Bareksa.com - Berikut reksa dana dengan return tertinggi dalam sebulan terakhir:
Reksa Dana Saham : BNP Paribas Astro (9,34%)
Reksa Dana Saham Syariah : SAM Sharia Equity Fund (9,13%)
Reksa Dana Campuran : Minna Padi Keraton II (9,69%)
Reksa Dana Campuran Syariah : Simas Syariah Berkembang (8,51%)
Reksa Dana Pendapatan Tetap : MRS Bond Kresna (7,18%)
Reksa Dana Pendapatan Tetap Syariah : BNI AM Dana Syariah (1,77%)
Reksa Dana Pasar Uang : BNI AM Dana Likuid (0,68%)
Reksa Dana Pasar Uang Syariah : BNI AM Dana Lancar Syariah (0,53%)
Benchmark Reksa Dana
Inflasi September (0,05%)
Bunga Deposito Oktober Setelah Dikurangi Pajak (0,40%)
IHSG (4,00%)
Indeks Reksa Dana Saham (4,31%)
Indeks Reksa Dana Saham Syariah (5,43%)
Indeks Reksa Dana Campuran (2,35%)
Indeks Reksa Dana Campuran Syariah (3,47%)
Indeks Reksa Dana Pendapatan Tetap (1,41%)
Indeks Reksa Dana Pendapatan Tetap Syariah (0,87%)
Indeks Reksa Dana Pasar Uang (0,24%)
Indeks Reksa Dana Pasar Uang Syariah (0,44%)
Berita Terkait Investasi
Berikut sejumlah berita terkait investasi yang dirangkum dari surat kabar nasional:
Pasar Obligasi
Menguatnya pasar obligasi saat ini bisa dimanfaatkan investor untuk memburu imbal hasil obligasi negara yang masih sangat menarik, tetapi tetap harus berhati-hati.
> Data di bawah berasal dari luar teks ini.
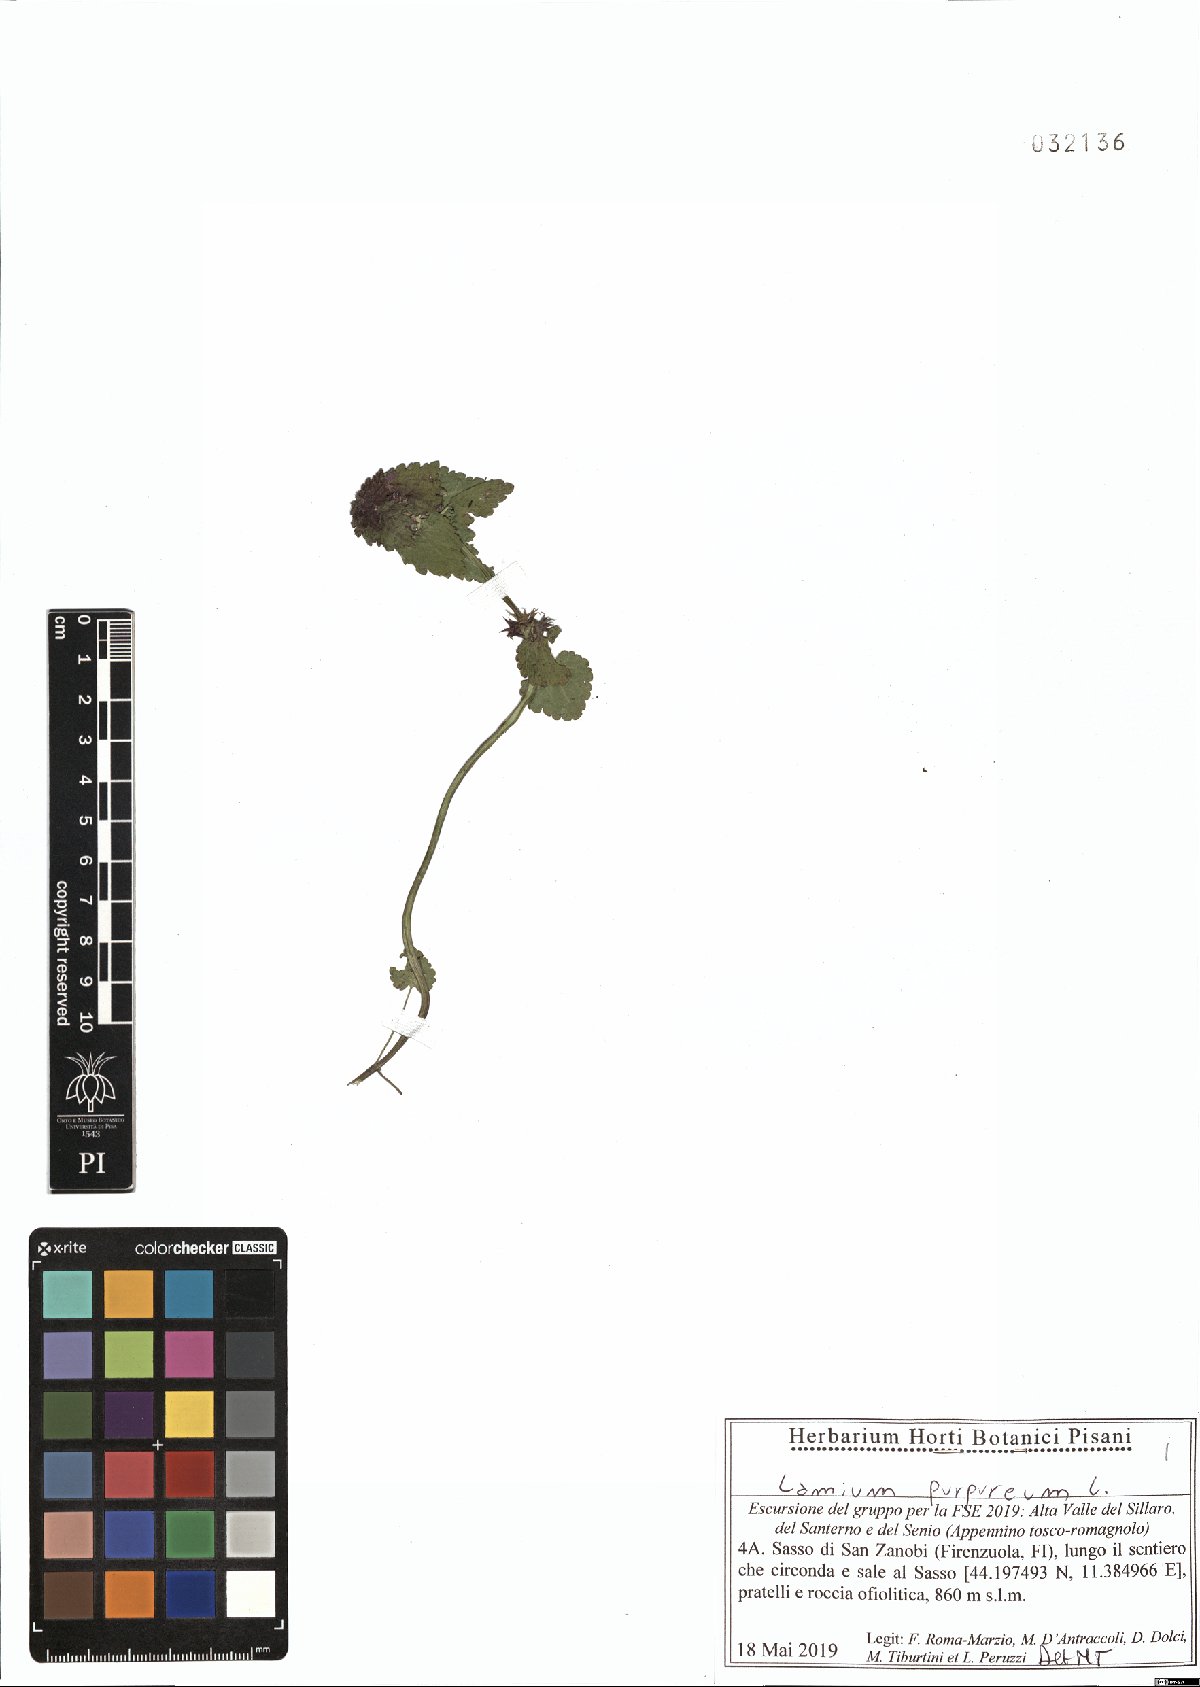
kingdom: Plantae
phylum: Tracheophyta
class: Magnoliopsida
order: Lamiales
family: Lamiaceae
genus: Lamium
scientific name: Lamium purpureum
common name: Red dead-nettle
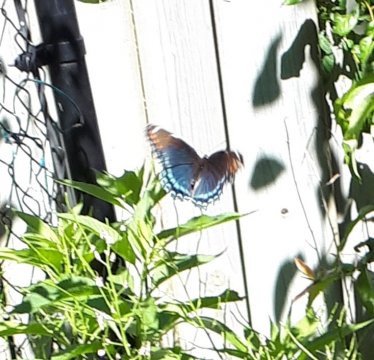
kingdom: Animalia
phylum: Arthropoda
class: Insecta
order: Lepidoptera
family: Nymphalidae
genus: Limenitis
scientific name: Limenitis arthemis
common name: Red-spotted Admiral
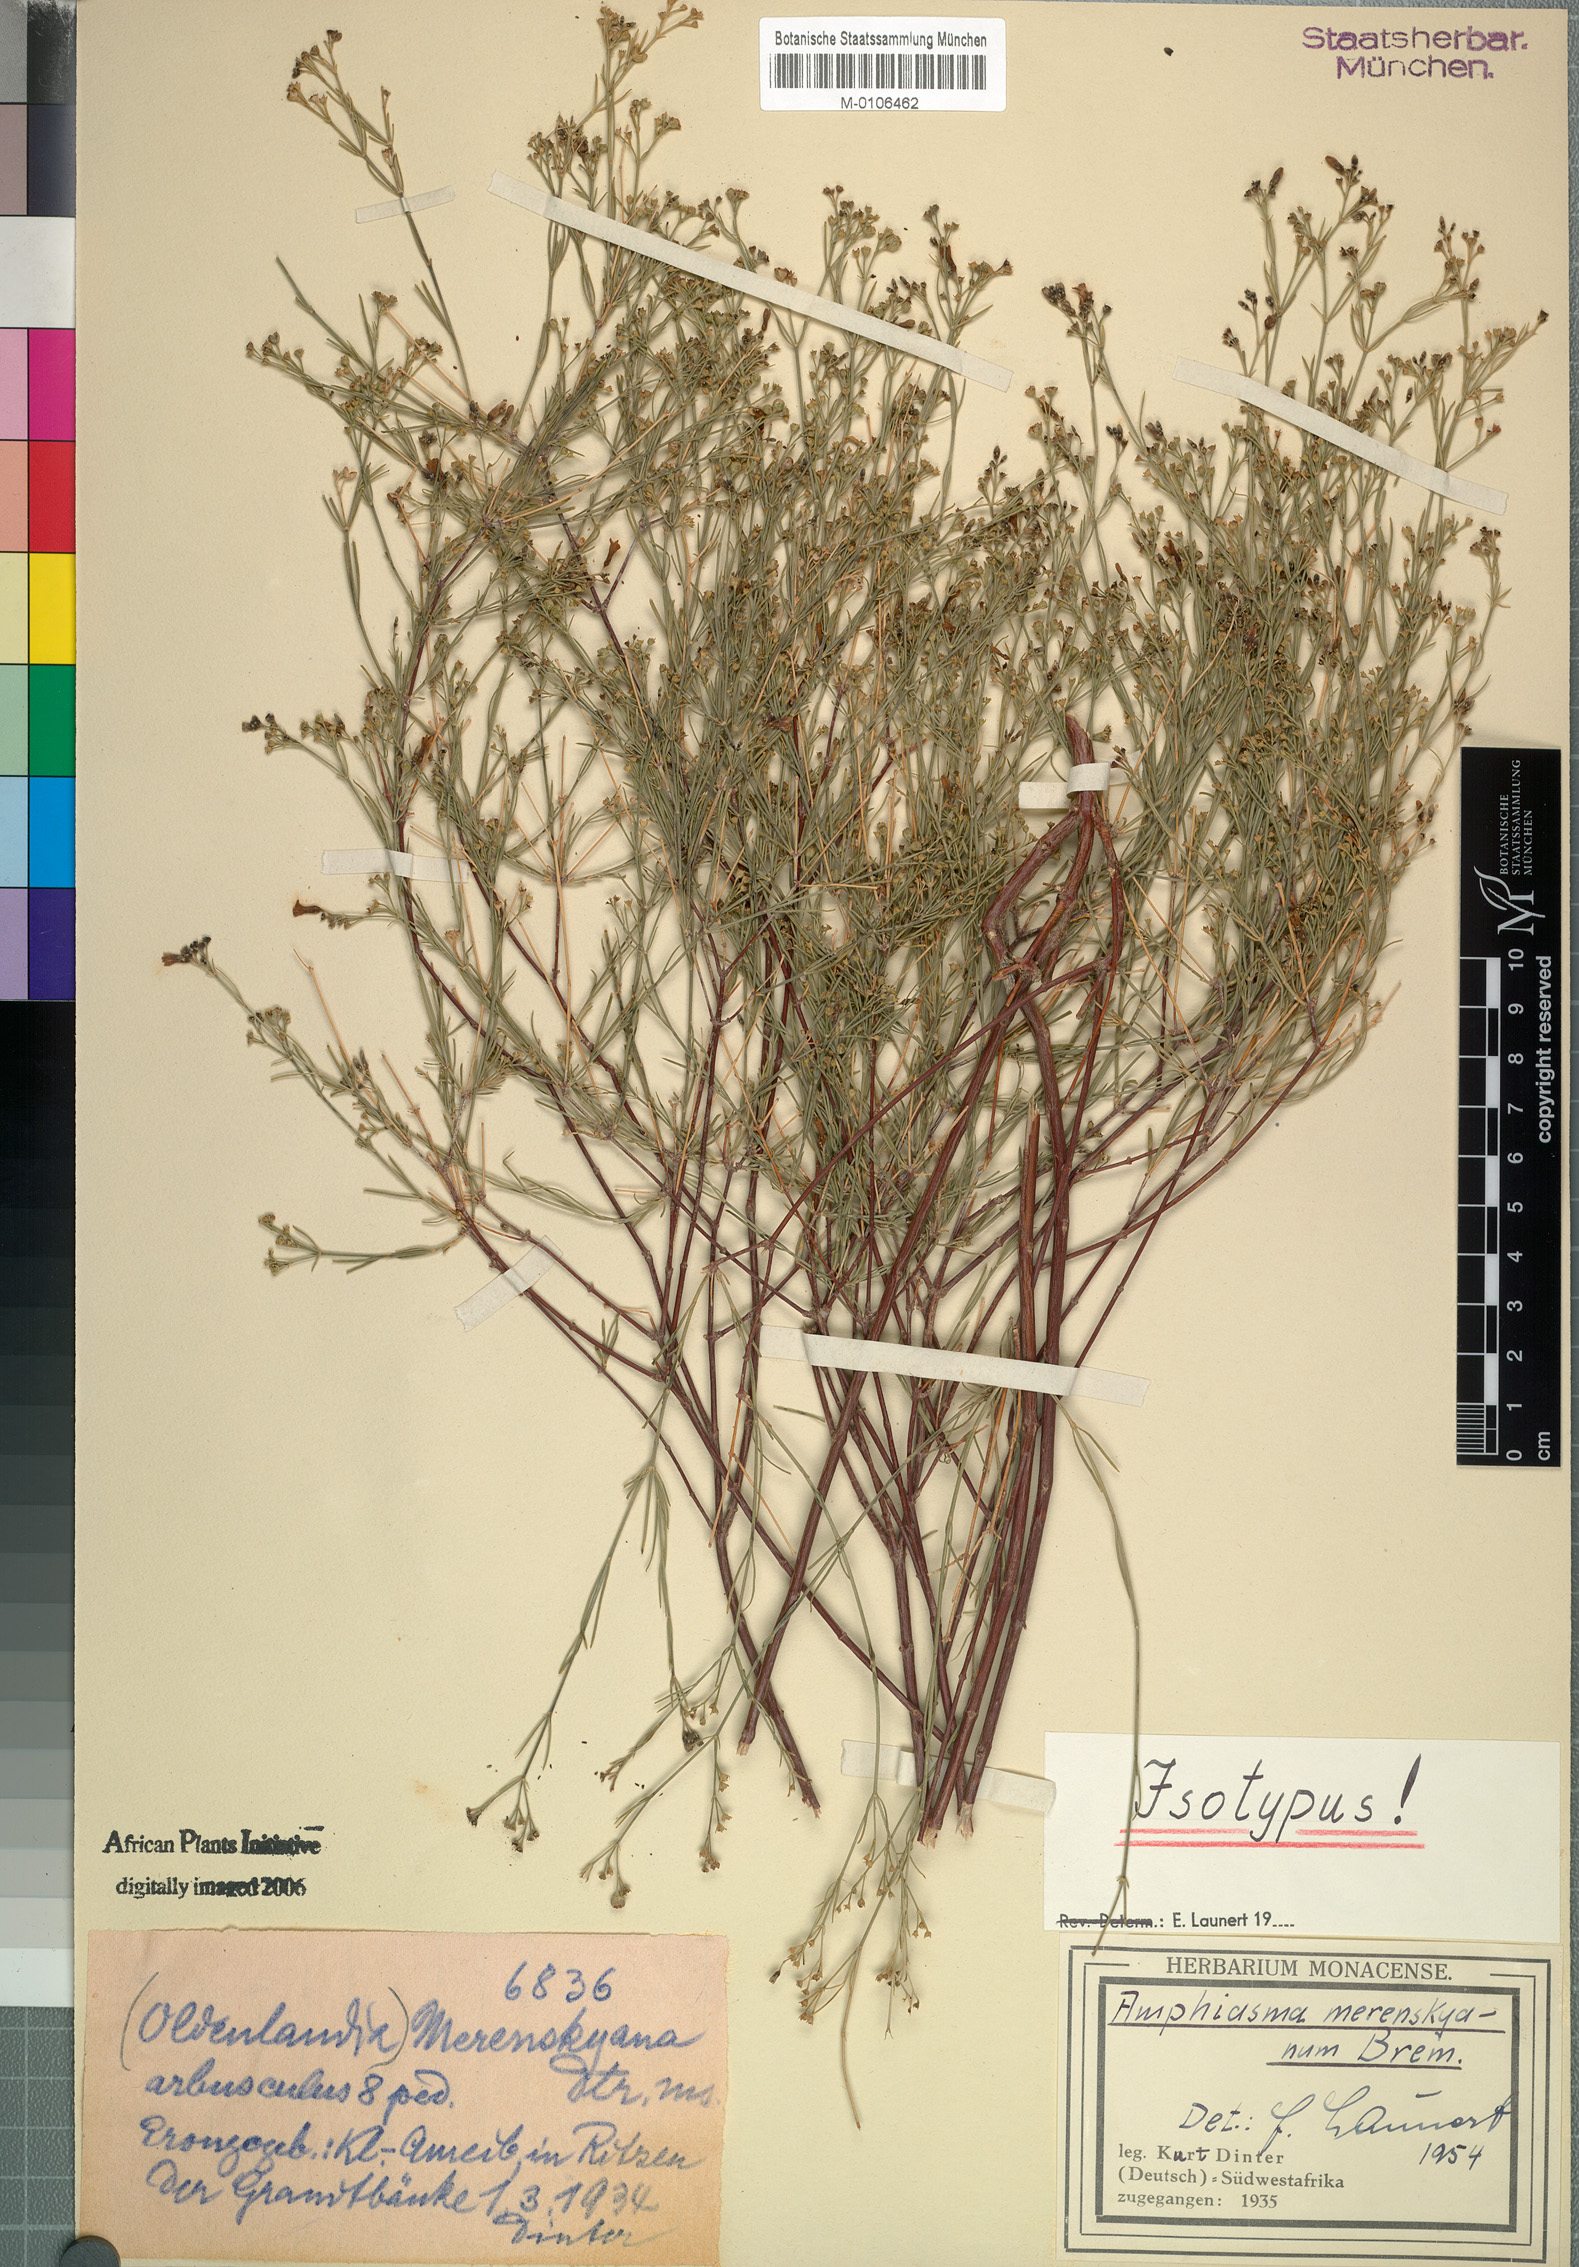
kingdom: Plantae
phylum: Tracheophyta
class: Magnoliopsida
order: Gentianales
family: Rubiaceae
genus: Amphiasma
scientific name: Amphiasma merenskyanum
Menurut Fixed Income Analyst PT Samuel Sekuritas Indonesia Maximilianus Nico Demus, imbal hasil (yield) mungkin akan terus turun -- berarti harga obligasi naik, tetapi investor tetap harus berhati-hati ketika koreksi terjadi.
"Ruang penurunan imbal hasil masih ada meski tipis. Faktor negatif bisa datang dari persepsi buruk terhadap angka cadangan devisa yang turun di tengah penguatan tajam rupiah serta volatilitas global menjelang rilis notulensi FOMC," ujar Maximilianus.
Jaminan Kecelakaan Kerja Bagi PNS
Pemerintah memberi jaminan kecelakaan kerja dan kematian bagi para pegawai negeri sipil (PNS) yang dituangkan dalam Peraturan Pemerintah (PP) nomor 70 yang ditandatangai Presiden Joko Widodo pada 16 September lalu.
Pasal 9 beleid ini menyebutkan, manfaat jaminan kecelakaan kerja meliputi perawatan, santunan dan tunjangan cacat yang ditanggung oleh pemerintah daerah dan pusat dengan iuran 0,24 persen dari gaji PNS. Untuk jaminan kematian, besaran iurannya 0,30 persen dari gaji PNS per bulan.